Though the characters face a tough battle in coming to terms with the neglect they suffered in the past, Umbrella Academy takes them on a journey with as much humor as melancholy. According to Sheehan, it reflects the “great conundrum of the tragicomedy of being alive.”
But was Hargreeves really the cruel and distant father his adopted children believe him to be?
“I feel like he imagined they would serve a purpose, which is one day save the world, and he doesn’t fool himself into thinking he has to love them to do that,” executive producer and showrunner Steve Blackman explained. “They are these special things, and he will train them and he will bring them to this place. But he’s forgotten that there’s emotions involved with these little kids, and he’s completely removed himself from that, to their detriment.”
Umbrella Academy co-creator Way had a different take on Hargreeves: “I don’t think he’s as much of a monster as he looks like,” he said. Though, with a moment’s reflection, he added, “he is and was a monster to those kids. That’s indisputable.”
And, perhaps, embracing that fact will allow the members of the Umbrella Academy (and Vanya) a space to heal – although Sheehan is convinced they will have to heal together.

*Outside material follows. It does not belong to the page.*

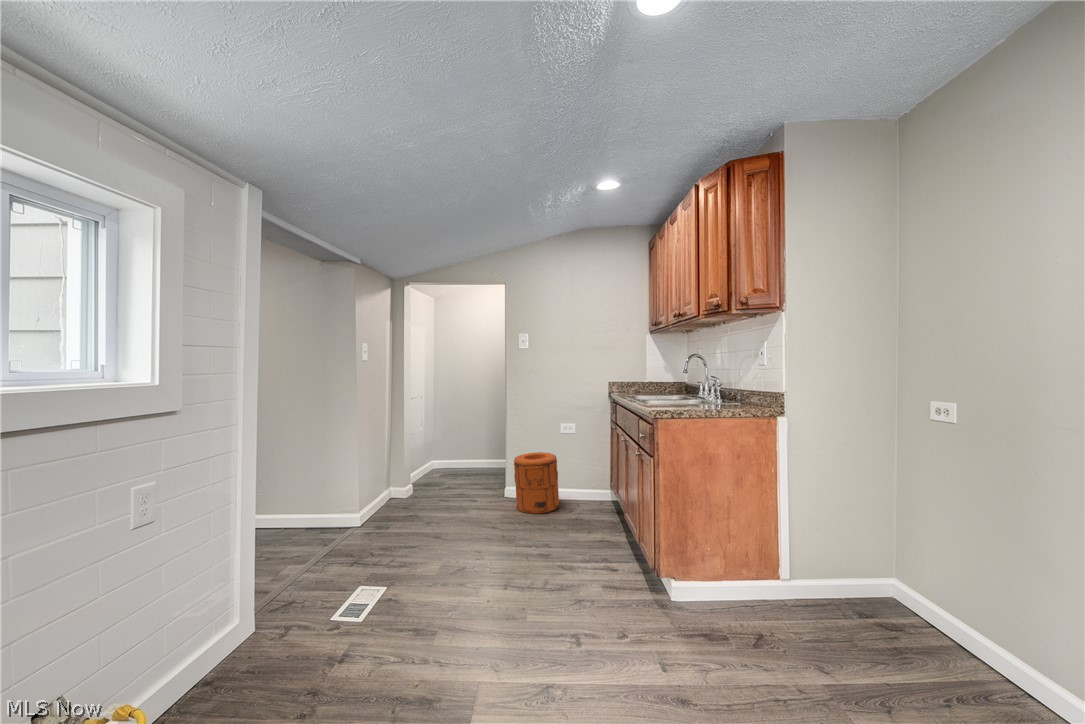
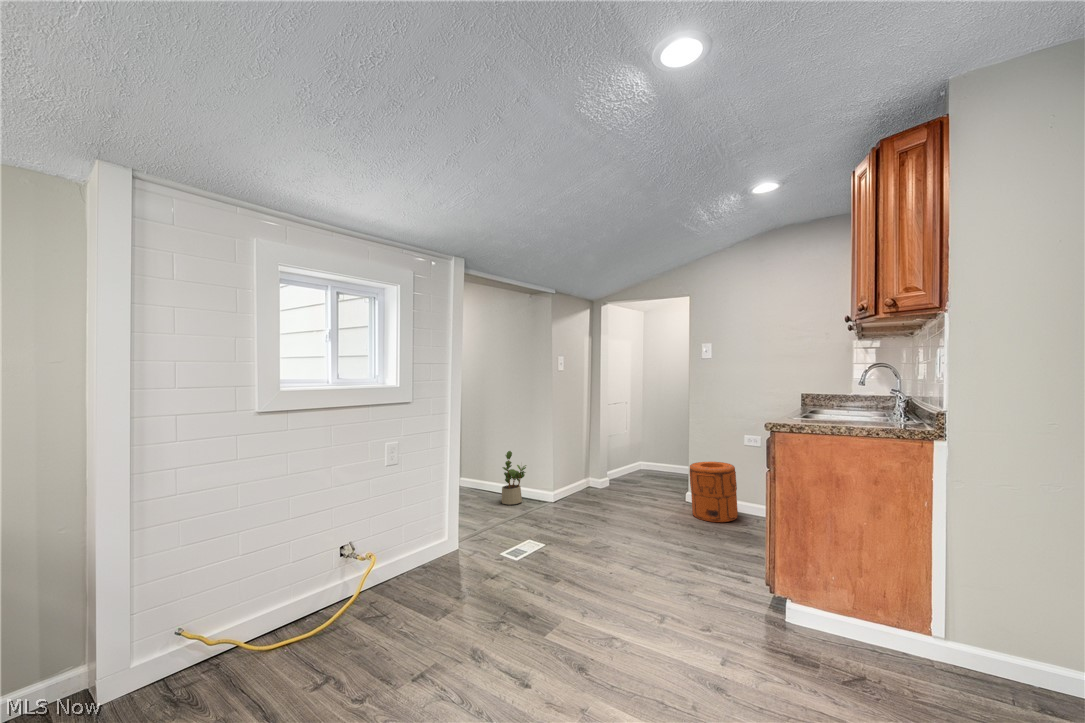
potted plant: none [284,473,321,545] -> present [502,451,526,505]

“For better or for worse, these siblings are bonded together for life because they all went through a relatively similar emotional trauma that was unique to their family,” he said. “And I think the closest they can come to peace is when they’re together, which ultimately is sort of a catch-22 because they all remind each other of that dynamic and that trauma growing up. But they are emotionally strongest when they are facing the world together.”
The Umbrella Academy launches on Netflix on February 15, 2019.